Ce qu’exprime l’éco-anxiété
C’est un mot -et un phénomène social- assez récent. Pour autant, il est déjà bien identifié comme un enjeu majeur de santé mentale, en particulier chez les jeunes. Il désigne le sentiment d’angoisse face aux enjeux climatiques. Et peut-être d’impuissance. Ce qui amène à redéfinir la notion d’engagement. « On dit » les jeunes peu engagés. En fait, pour Salomé Saqué ce serait faux. Ce qui est vrai, c’est le désengagement politique. Les jeunes votent peu. Mais, en réalité, les jeunes générations ont de tout temps moins voté que leurs aînés. Et comme toutes les générations votent moins, la proportion de ceux qui votent chez les jeunes devient très faible.

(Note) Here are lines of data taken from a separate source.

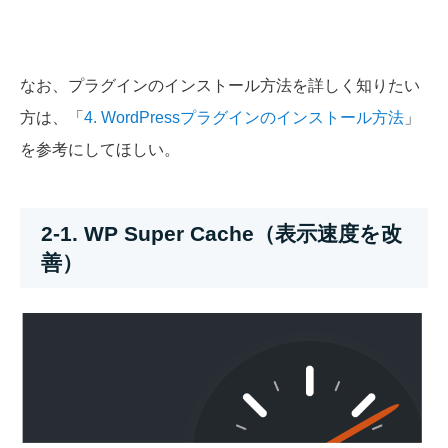
なお、プラグインのインストール方法を詳しく知りたい
方は、「
4. WordPressプラグインのインストール方法
」
を参考にしてほしい。
2-1. WP Super Cache（表示速度を改
善）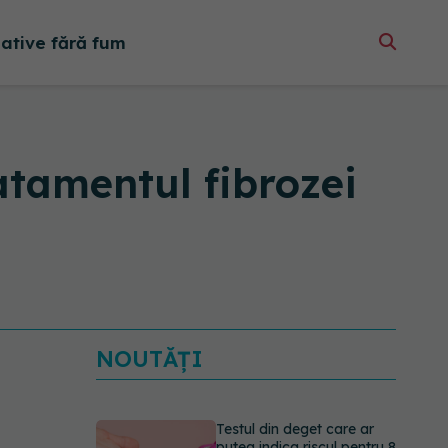
native fără fum
atamentul fibrozei
NOUTĂȚI
Testul din deget care ar
putea indica riscul pentru 8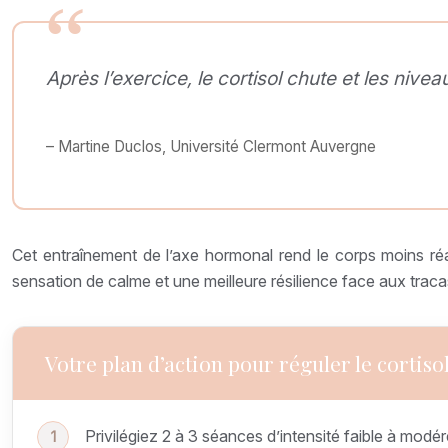
Après l’exercice, le cortisol chute et les niv
– Martine Duclos, Université Clermont Auvergne
Cet entraînement de l’axe hormonal rend le corps moins réac
sensation de calme et une meilleure résilience face aux tracas
Votre plan d’action pour réguler le cortisol
Privilégiez 2 à 3 séances d’intensité faible à modé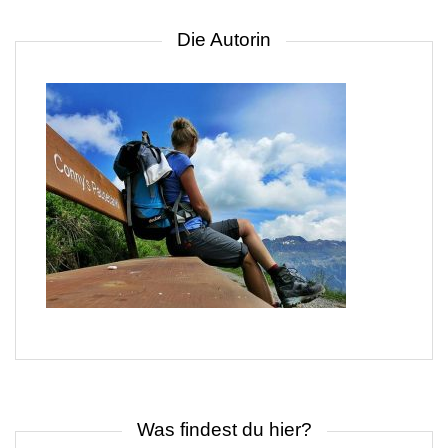
Die Autorin
Was findest du hier?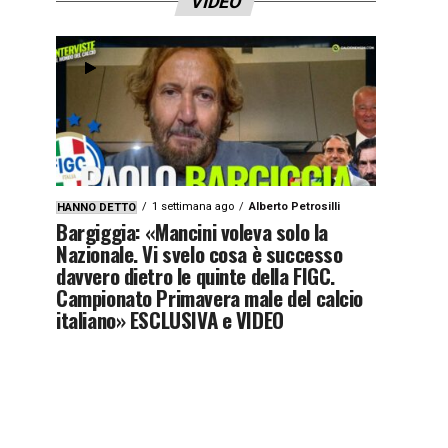
VIDEO
1 settimana ago
Alberto Petrosilli
HANNO DETTO
Bargiggia: «Mancini voleva solo la
Nazionale. Vi svelo cosa è successo
davvero dietro le quinte della FIGC.
Campionato Primavera male del calcio
italiano» ESCLUSIVA e VIDEO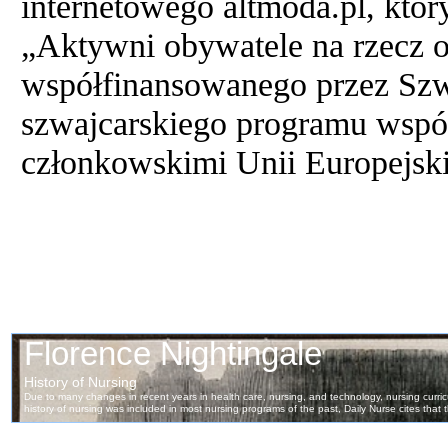
internetowego altmoda.pl, któr
„Aktywni obywatele na rzecz 
współfinansowanego przez Szw
szwajcarskiego programu wspó
członkowskimi Unii Europejski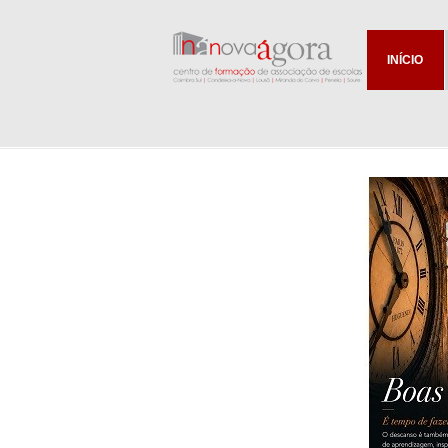
INÍCIO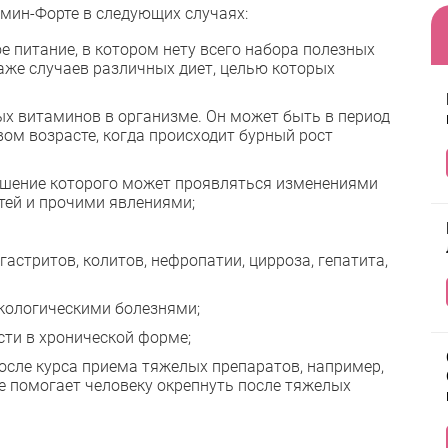
ин-Форте в следующих случаях:
е питание, в котором нету всего набора полезных
аже случаев различных диет, целью которых
х витаминов в организме. Он может быть в период
вом возрасте, когда происходит бурный рост
ушение которого может проявляться изменениями
тей и прочими явлениями;
астритов, колитов, нефропатии, цирроза, гепатита,
кологическими болезнями;
сти в хронической форме;
осле курса приема тяжелых препаратов, например,
 помогает человеку окрепнуть после тяжелых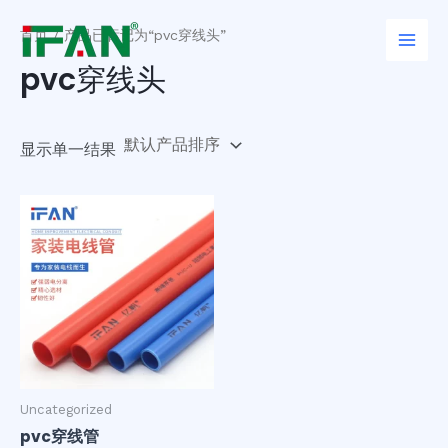
跳
Main
至
首页
/ 产品已标记为“pvc穿线头”
Men
内
pvc穿线头
容
显示单一结果
Uncategorized
pvc穿线管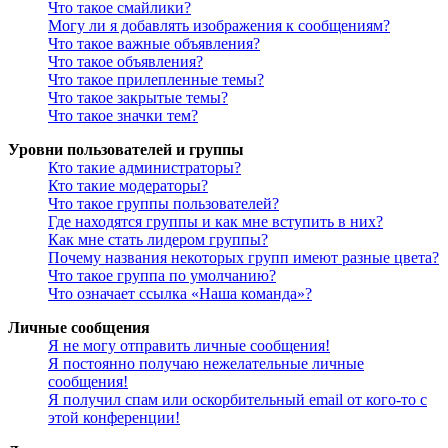
Что такое смайлики?
Могу ли я добавлять изображения к сообщениям?
Что такое важные объявления?
Что такое объявления?
Что такое прилепленные темы?
Что такое закрытые темы?
Что такое значки тем?
Уровни пользователей и группы
Кто такие администраторы?
Кто такие модераторы?
Что такое группы пользователей?
Где находятся группы и как мне вступить в них?
Как мне стать лидером группы?
Почему названия некоторых групп имеют разные цвета?
Что такое группа по умолчанию?
Что означает ссылка «Наша команда»?
Личные сообщения
Я не могу отправить личные сообщения!
Я постоянно получаю нежелательные личные
сообщения!
Я получил спам или оскорбительный email от кого-то с
этой конференции!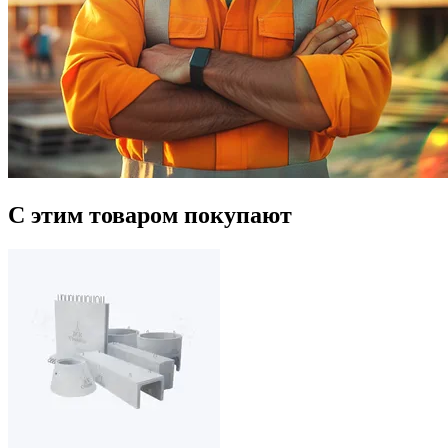
С этим товаром покупают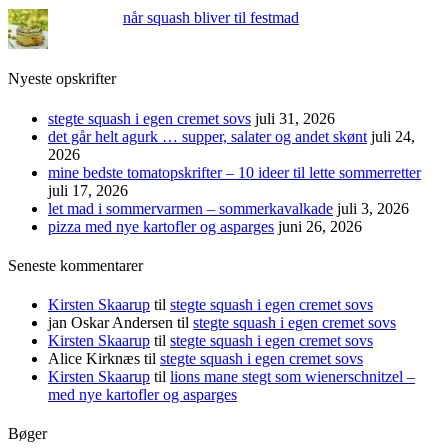
når squash bliver til festmad
Nyeste opskrifter
stegte squash i egen cremet sovs
juli 31, 2026
det går helt agurk … supper, salater og andet skønt
juli 24,
2026
mine bedste tomatopskrifter – 10 ideer til lette sommerretter
juli 17, 2026
let mad i sommervarmen – sommerkavalkade
juli 3, 2026
pizza med nye kartofler og asparges
juni 26, 2026
Seneste kommentarer
Kirsten Skaarup
til
stegte squash i egen cremet sovs
jan Oskar Andersen
til
stegte squash i egen cremet sovs
Kirsten Skaarup
til
stegte squash i egen cremet sovs
Alice Kirknæs
til
stegte squash i egen cremet sovs
Kirsten Skaarup
til
lions mane stegt som wienerschnitzel –
med nye kartofler og asparges
Bøger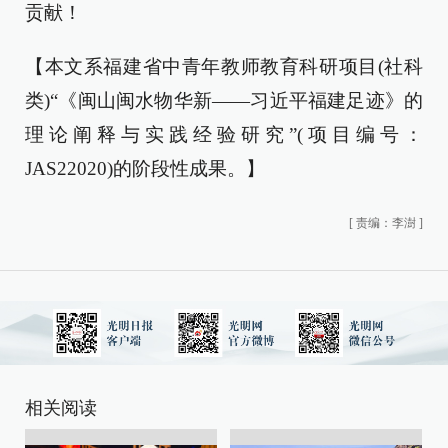
贡献！
【本文系福建省中青年教师教育科研项目(社科
类)“《闽山闽水物华新——习近平福建足迹》的
理论阐释与实践经验研究”(项目编号：
JAS22020)的阶段性成果。】
[
责编：李澍
]
相关阅读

Pour autant, ce signal n’est pas à assimiler à un désintérêt du collectif. Il s’exprime seulement différemment. Par l’appartenance à une association comme 1 jeune sur 2. Ou encore, la contribution massive à un événement tel que le Z’Event, qui a mobilisé plus de 10 millions d’euros lors de sa dernière édition. Par le fait de manifester, de partager des contenus engagés sur leurs réseaux sociaux, de s’engager dans des collectifs ou des tiers lieux.
Un mode d’expression plus radical
Les soulèvements de la Terre, Dernière Rénovation, Nous Toutes, … ces formes d’expression, plus radicales, sont -elles efficaces ? lui demande-t-on. Pour Salomé Saqué, penser en terme d’efficacité, c’est déjà projeter un système d’analyse qui n’est plus adapté. C’est d’abord et surtout une forme d’expression qui cherche la voie pour se faire entendre. Les vidéos du début ou tous les exemples de situations dans lesquelles la parole des jeunes est décrédibilisée en sont le terreau.
Renouer le lien intergénérationnel
Salomé Saqué se défend de vouloir opposer les générations. Ou de faire le procès des générations précédentes. Au contraire, après ce tableau un brin sombre, elle en appelle au collectif, au faire ensemble, et à l’alliance des générations. Les jeunes n’ont pas l’expérience pour savoir comment faire. Mais ils expriment l’alerte, tentent d’engager le mouvement et sans doute aussi d’insinuer un nouveau paradigme. On ne peut pas ne pas les entendre.
Et puis aussi s’autoriser l’imperfection. « Si on veut engager le changement, il ne faut pas attendre d’être parfait. Il faut y aller et améliorer tout le temps, être à l’écoute et de bonne volonté ».
C’est ce que font un certain nombre de jeunes. Qu’ils soient entrepreneurs ou engagés dans des assos ou encore au travers de leurs formations, … et que vous raconte Le Connecteur.
Comme ce que fait Lieutopie ici à Clermont avec l’épicerie et depuis peu, la cantine solidaire et partagée.